(Extracted entries Opens)

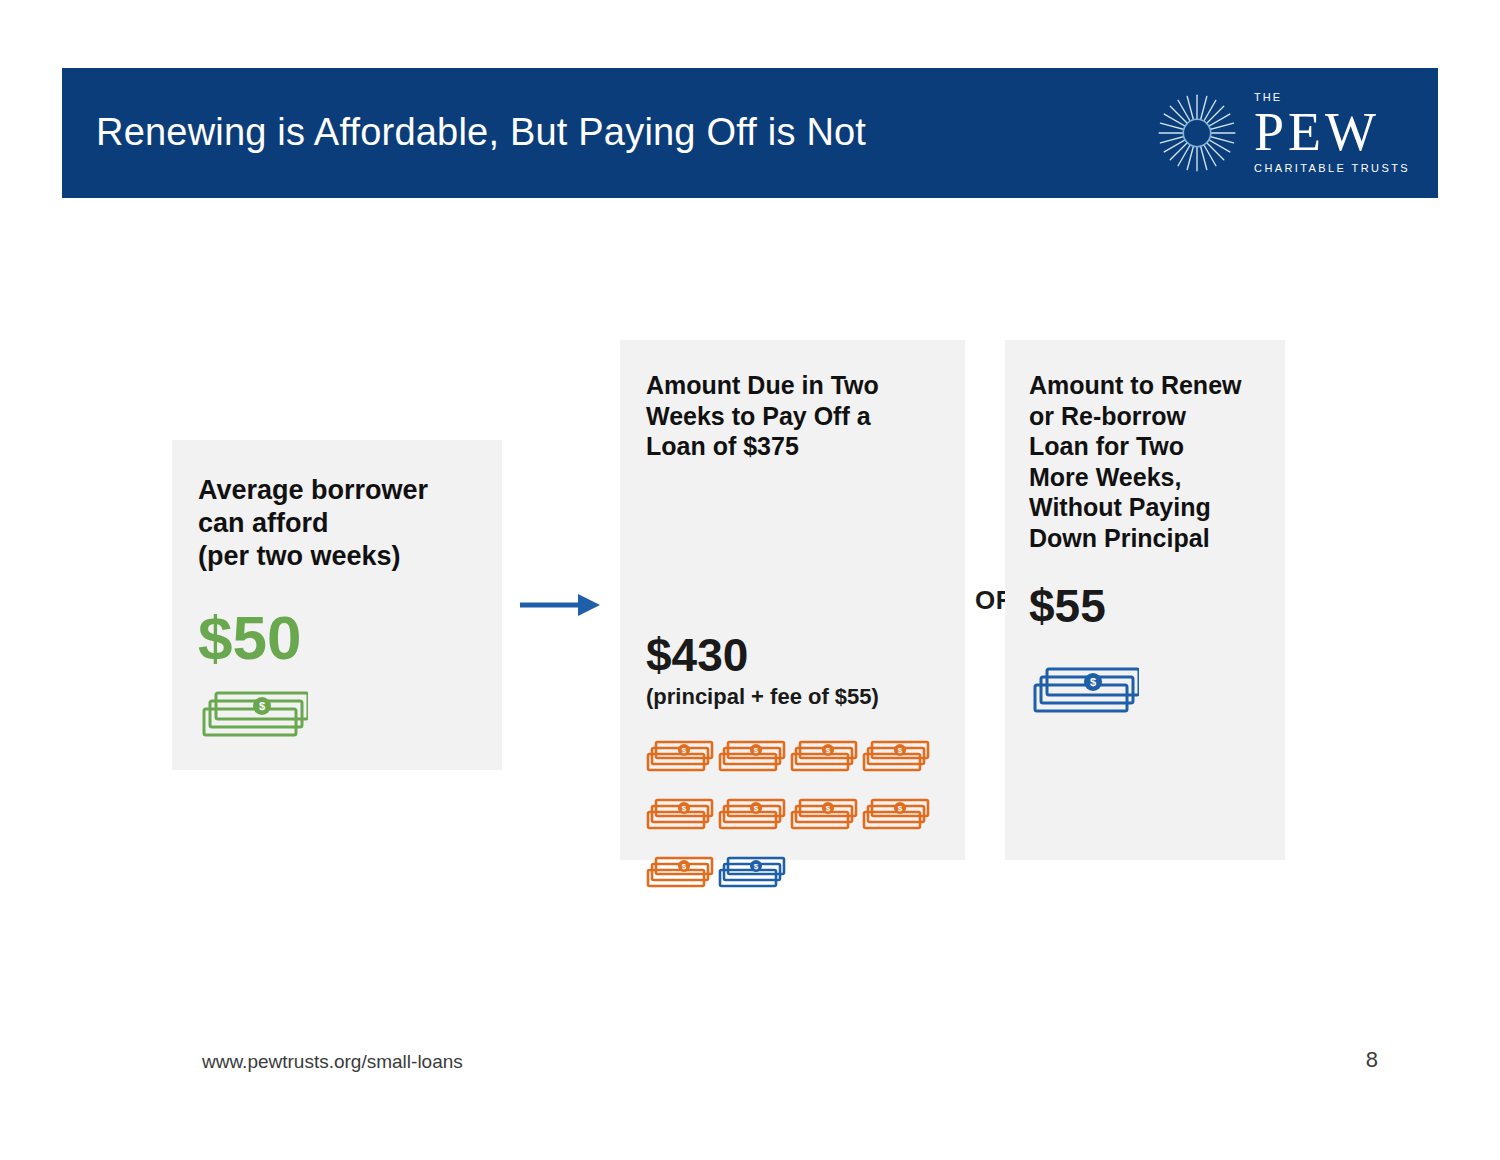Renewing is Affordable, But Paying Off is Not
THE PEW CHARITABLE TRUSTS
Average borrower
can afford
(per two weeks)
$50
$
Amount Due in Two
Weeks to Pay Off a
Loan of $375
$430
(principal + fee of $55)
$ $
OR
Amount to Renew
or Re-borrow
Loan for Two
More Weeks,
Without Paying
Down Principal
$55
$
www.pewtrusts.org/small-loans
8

(Extracted entries Closes)
(Extracted entries Opens)

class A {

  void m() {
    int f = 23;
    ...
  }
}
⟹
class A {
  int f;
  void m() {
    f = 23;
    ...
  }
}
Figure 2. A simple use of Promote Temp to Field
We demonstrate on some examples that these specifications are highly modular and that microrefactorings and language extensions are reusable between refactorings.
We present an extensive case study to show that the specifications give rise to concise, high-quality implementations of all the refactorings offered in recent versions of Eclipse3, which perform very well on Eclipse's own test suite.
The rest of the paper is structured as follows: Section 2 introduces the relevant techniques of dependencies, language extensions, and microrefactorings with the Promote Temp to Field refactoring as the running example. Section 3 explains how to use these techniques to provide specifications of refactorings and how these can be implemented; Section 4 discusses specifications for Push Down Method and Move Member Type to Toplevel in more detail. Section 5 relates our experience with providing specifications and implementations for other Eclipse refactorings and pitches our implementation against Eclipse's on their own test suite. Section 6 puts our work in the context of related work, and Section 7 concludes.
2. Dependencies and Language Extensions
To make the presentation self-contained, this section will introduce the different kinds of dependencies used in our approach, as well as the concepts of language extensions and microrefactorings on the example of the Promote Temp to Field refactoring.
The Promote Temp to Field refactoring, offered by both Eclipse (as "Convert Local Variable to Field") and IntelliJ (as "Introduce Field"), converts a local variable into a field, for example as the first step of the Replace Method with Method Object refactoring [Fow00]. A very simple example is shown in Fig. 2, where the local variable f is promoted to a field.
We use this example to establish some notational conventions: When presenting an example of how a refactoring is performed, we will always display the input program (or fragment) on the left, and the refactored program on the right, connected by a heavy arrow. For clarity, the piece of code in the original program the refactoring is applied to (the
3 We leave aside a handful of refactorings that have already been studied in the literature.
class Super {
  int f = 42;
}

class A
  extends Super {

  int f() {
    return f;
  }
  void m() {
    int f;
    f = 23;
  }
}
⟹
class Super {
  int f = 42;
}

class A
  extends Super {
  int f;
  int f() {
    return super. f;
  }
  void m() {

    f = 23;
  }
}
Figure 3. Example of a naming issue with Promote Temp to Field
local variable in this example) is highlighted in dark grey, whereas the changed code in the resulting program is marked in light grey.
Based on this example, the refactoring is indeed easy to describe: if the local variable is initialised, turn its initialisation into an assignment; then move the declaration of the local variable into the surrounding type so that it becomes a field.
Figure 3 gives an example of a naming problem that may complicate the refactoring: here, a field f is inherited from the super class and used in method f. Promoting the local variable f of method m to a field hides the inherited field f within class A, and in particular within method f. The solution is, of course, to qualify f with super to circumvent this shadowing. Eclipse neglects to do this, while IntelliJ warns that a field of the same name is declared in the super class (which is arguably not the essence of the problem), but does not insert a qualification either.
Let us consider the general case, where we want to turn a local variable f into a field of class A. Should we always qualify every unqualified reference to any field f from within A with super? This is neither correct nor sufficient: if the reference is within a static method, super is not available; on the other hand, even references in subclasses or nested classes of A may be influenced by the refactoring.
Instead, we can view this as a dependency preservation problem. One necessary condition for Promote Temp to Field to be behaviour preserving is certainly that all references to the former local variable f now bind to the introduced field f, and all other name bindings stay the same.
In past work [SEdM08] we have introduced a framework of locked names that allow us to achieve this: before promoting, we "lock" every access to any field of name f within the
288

(Extracted entries Closes)
(Extracted entries Opens)

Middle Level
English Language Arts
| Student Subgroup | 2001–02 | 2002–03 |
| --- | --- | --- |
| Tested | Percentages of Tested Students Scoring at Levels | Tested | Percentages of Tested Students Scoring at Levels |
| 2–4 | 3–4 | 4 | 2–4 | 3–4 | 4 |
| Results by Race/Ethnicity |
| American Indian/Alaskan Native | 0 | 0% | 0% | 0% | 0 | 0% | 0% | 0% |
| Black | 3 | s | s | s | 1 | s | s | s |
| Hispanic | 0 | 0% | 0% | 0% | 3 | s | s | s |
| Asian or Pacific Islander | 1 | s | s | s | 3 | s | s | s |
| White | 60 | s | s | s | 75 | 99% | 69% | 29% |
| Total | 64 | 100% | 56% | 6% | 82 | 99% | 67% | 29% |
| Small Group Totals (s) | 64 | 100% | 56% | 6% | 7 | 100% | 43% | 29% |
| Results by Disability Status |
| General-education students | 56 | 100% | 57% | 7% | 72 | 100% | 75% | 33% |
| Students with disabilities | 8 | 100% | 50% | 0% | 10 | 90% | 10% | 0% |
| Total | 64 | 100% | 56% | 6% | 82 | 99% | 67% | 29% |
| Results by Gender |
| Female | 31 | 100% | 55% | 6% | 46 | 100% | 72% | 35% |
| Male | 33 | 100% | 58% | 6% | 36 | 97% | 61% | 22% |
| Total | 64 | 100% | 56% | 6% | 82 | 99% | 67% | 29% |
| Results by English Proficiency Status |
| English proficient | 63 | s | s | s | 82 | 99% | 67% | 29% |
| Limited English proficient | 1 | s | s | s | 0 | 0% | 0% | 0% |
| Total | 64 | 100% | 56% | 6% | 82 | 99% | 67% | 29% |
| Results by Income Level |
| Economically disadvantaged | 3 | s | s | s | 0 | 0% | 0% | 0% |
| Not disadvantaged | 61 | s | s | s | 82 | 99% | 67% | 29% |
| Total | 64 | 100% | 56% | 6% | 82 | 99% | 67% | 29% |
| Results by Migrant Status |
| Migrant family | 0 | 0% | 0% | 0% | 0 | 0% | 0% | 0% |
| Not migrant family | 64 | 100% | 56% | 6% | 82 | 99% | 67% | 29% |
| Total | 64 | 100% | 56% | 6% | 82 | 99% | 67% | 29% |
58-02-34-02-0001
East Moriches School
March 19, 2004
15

(Extracted entries Closes)

Problem statement: Your answer should be every line from the material above in which the word "family" appears.

Output below:
| Migrant family | 0 | 0% | 0% | 0% | 0 | 0% | 0% | 0% |
| Not migrant family | 64 | 100% | 56% | 6% | 82 | 99% | 67% | 29% |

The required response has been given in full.